BACKGROUND: Dose-dependent differential gene expression provides critical information required for regulatory decision-making. The lower costs associated with RNA-Seq have made it the preferred technology for transcriptomic analysis. However, concordance between RNA-Seq and microarray analyses in dose response studies has not been adequately vetted. RESULTS: We compared the hepatic transcriptome of C57BL/6 mice following gavage with sesame oil vehicle, 0.01, 0.03, 0.1, 0.3, 1, 3, 10, or 30 μg/kg TCDD every 4 days for 28 days using Illumina HiSeq RNA-Sequencing (RNA-Seq) and Agilent 4×44 K microarrays using the same normalization and analysis approach.
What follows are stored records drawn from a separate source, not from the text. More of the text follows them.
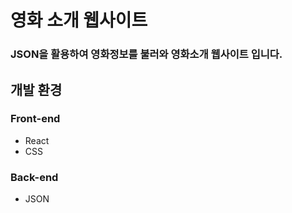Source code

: # 영화 소개 웹사이트
### JSON을 활용하여 영화정보를 불러와 영화소개 웹사이트 입니다.

## 개발 환경

### Front-end
* React
* CSS

### Back-end
* JSON
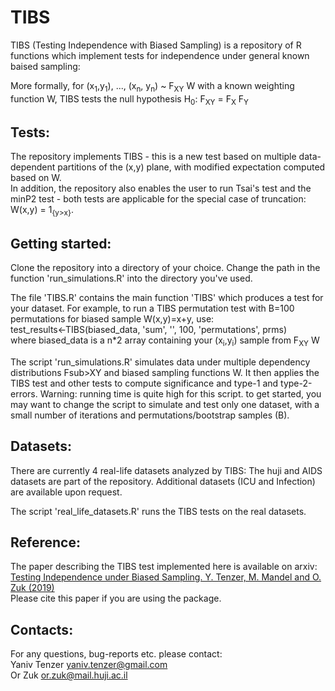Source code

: # TIBS
TIBS (Testing Independence with Biased Sampling) is a repository of R functions which implement tests for independence under general  known baised sampling: 

More formally, for (x<sub>1</sub>,y<sub>1</sub>), ..., (x<sub>n</sub>, y<sub>n</sub>) ~ F<sub>XY</sub> W with a known weighting function W, TIBS tests the null hypothesis
H<sub>0</sub>: F<sub>XY</sub> = F<sub>X</sub> F<sub>Y</sub>

## Tests: 
The repository implements TIBS - this is a new test based on multiple data-dependent partitions of the (x,y) plane, 
with modified expectation computed based on W.  <br>
In addition, the repository also enables the user to run Tsai's test and the minP2 test - both tests are 
applicable for the special case of truncation: W(x,y) = 1<sub>{y>x}</sub>. 

## Getting started: 
Clone the repository into a directory of your choice. 
Change the path in the function 'run_simulations.R' into the directory you've used. 

The file 'TIBS.R' contains the main function 'TIBS' which produces a test for your dataset. 
For example, to run a TIBS permutation test with B=100 permutations for biased sample W(x,y)=x+y, use: <br>
test_results<-TIBS(biased_data, 'sum', '', 100, 'permutations', prms) <br>
where biased_data is a n*2 array containing your (x<sub>i</sub>,y<sub>i</sub>) sample from F<sub>XY</sub> W


The script 'run_simulations.R' simulates data under multiple dependency distributions Fsub>XY</sub> and biased sampling functions W.
It then applies the TIBS test and other tests to compute significance and type-1 and type-2-errors.
Warning: running time is quite high for this script. to get started, you may want to change the script to 
simulate and test only one dataset, with a small number of iterations and permutations/bootstrap samples (B). 


## Datasets: 
There are currently 4 real-life datasets analyzed by TIBS: 
The huji and AIDS datasets are part of the repository. 
Additional datasets (ICU and Infection) are available upon request. 


The script 'real_life_datasets.R'  runs the TIBS tests on the real datasets.

## Reference: 
The paper describing the TIBS test implemented here is available on arxiv: <br>
[Testing Independence under Biased Sampling. Y. Tenzer, M. Mandel and O. Zuk (2019)](https://arxiv.org/abs/1912.05769) <br>
Please cite this paper if you are using the package. 

## Contacts: 
For any questions, bug-reports etc. please contact: <br>
Yaniv Tenzer   yaniv.tenzer@gmail.com <br>
Or Zuk  or.zuk@mail.huji.ac.il
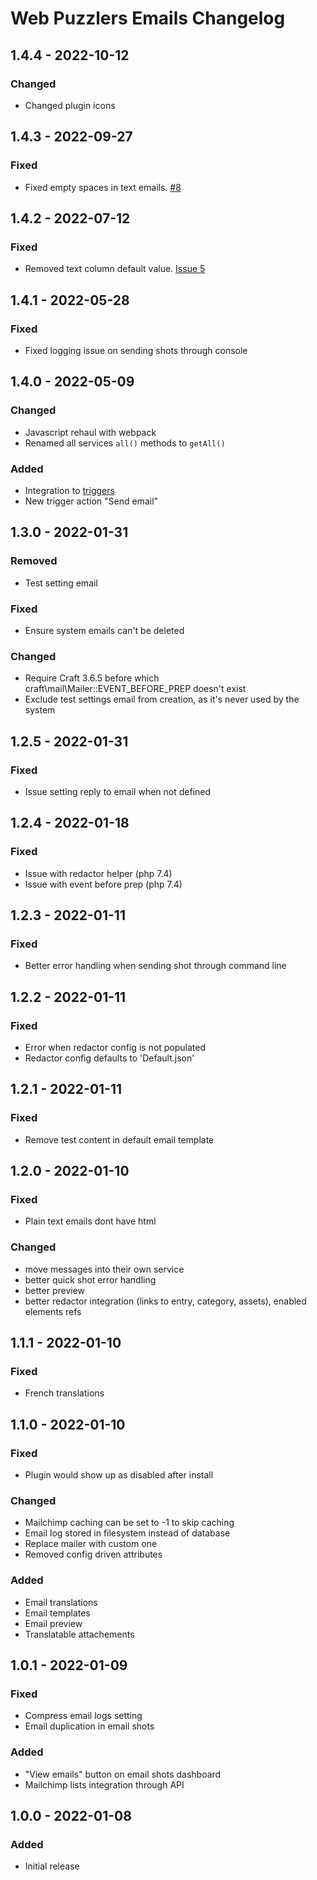 # Web Puzzlers Emails Changelog

## 1.4.4 - 2022-10-12

### Changed
- Changed plugin icons

## 1.4.3 - 2022-09-27

### Fixed
- Fixed empty spaces in text emails. [#8](https://github.com/ryssbowh/craft-emails/issues/8)

## 1.4.2 - 2022-07-12

### Fixed
- Removed text column default value. [Issue 5](https://github.com/ryssbowh/craft-emails/issues/5)

## 1.4.1 - 2022-05-28

### Fixed
- Fixed logging issue on sending shots through console

## 1.4.0 - 2022-05-09

### Changed
- Javascript rehaul with webpack
- Renamed all services `all()` methods to `getAll()`

### Added
- Integration to [triggers](https://plugins.craftcms.com/triggers)
- New trigger action "Send email"

## 1.3.0 - 2022-01-31

### Removed
- Test setting email

### Fixed
- Ensure system emails can't be deleted

### Changed
- Require Craft 3.6.5 before which craft\mail\Mailer::EVENT_BEFORE_PREP doesn't exist
- Exclude test settings email from creation, as it's never used by the system

## 1.2.5 - 2022-01-31

### Fixed
- Issue setting reply to email when not defined

## 1.2.4 - 2022-01-18

### Fixed
- Issue with redactor helper (php 7.4)
- Issue with event before prep (php 7.4)

## 1.2.3 - 2022-01-11

### Fixed
- Better error handling when sending shot through command line

## 1.2.2 - 2022-01-11

### Fixed
- Error when redactor config is not populated
- Redactor config defaults to 'Default.json'

## 1.2.1 - 2022-01-11

### Fixed
- Remove test content in default email template

## 1.2.0 - 2022-01-10

### Fixed
- Plain text emails dont have html

### Changed
- move messages into their own service
- better quick shot error handling
- better preview
- better redactor integration (links to entry, category, assets), enabled elements refs

## 1.1.1 - 2022-01-10

### Fixed
- French translations

## 1.1.0 - 2022-01-10

### Fixed
- Plugin would show up as disabled after install

### Changed
- Mailchimp caching can be set to -1 to skip caching
- Email log stored in filesystem instead of database
- Replace mailer with custom one
- Removed config driven attributes

### Added
- Email translations
- Email templates
- Email preview
- Translatable attachements

## 1.0.1 - 2022-01-09

### Fixed
- Compress email logs setting
- Email duplication in email shots

### Added
- "View emails" button on email shots dashboard
- Mailchimp lists integration through API

## 1.0.0 - 2022-01-08

### Added
- Initial release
RNA-Seq and microarray analysis identified a total of 18,063 and 16,403 genes, respectively, that were expressed in the liver. RNA-Seq analysis for differentially expressed genes (DEGs) varied dramatically depending on the P1(t) cut-off while microarray results varied more based on the fold change criteria, although responses strongly correlated. Verification by WaferGen SmartChip QRTPCR revealed that RNA-Seq had a false discovery rate of 24% compared to 54% for microarray analysis. Dose–response modeling of RNA-Seq and microarray data demonstrated similar point of departure (POD) and ED(50) estimates for common DEGs. CONCLUSIONS: There was a strong correspondence between RNA-Seq and Agilent array transcriptome profiling when using the same samples and analysis strategy. However, RNA-Seq provided superior quantitative data, identifying more genes and DEGs, as well as qualitative information regarding identity and annotation for dose response modeling in support of regulatory decision-making. ELECTRONIC SUPPLEMENTARY MATERIAL: The online version of this article (doi:10.1186/s12864-015-1527-z) contains supplementary material, which is available to authorized users.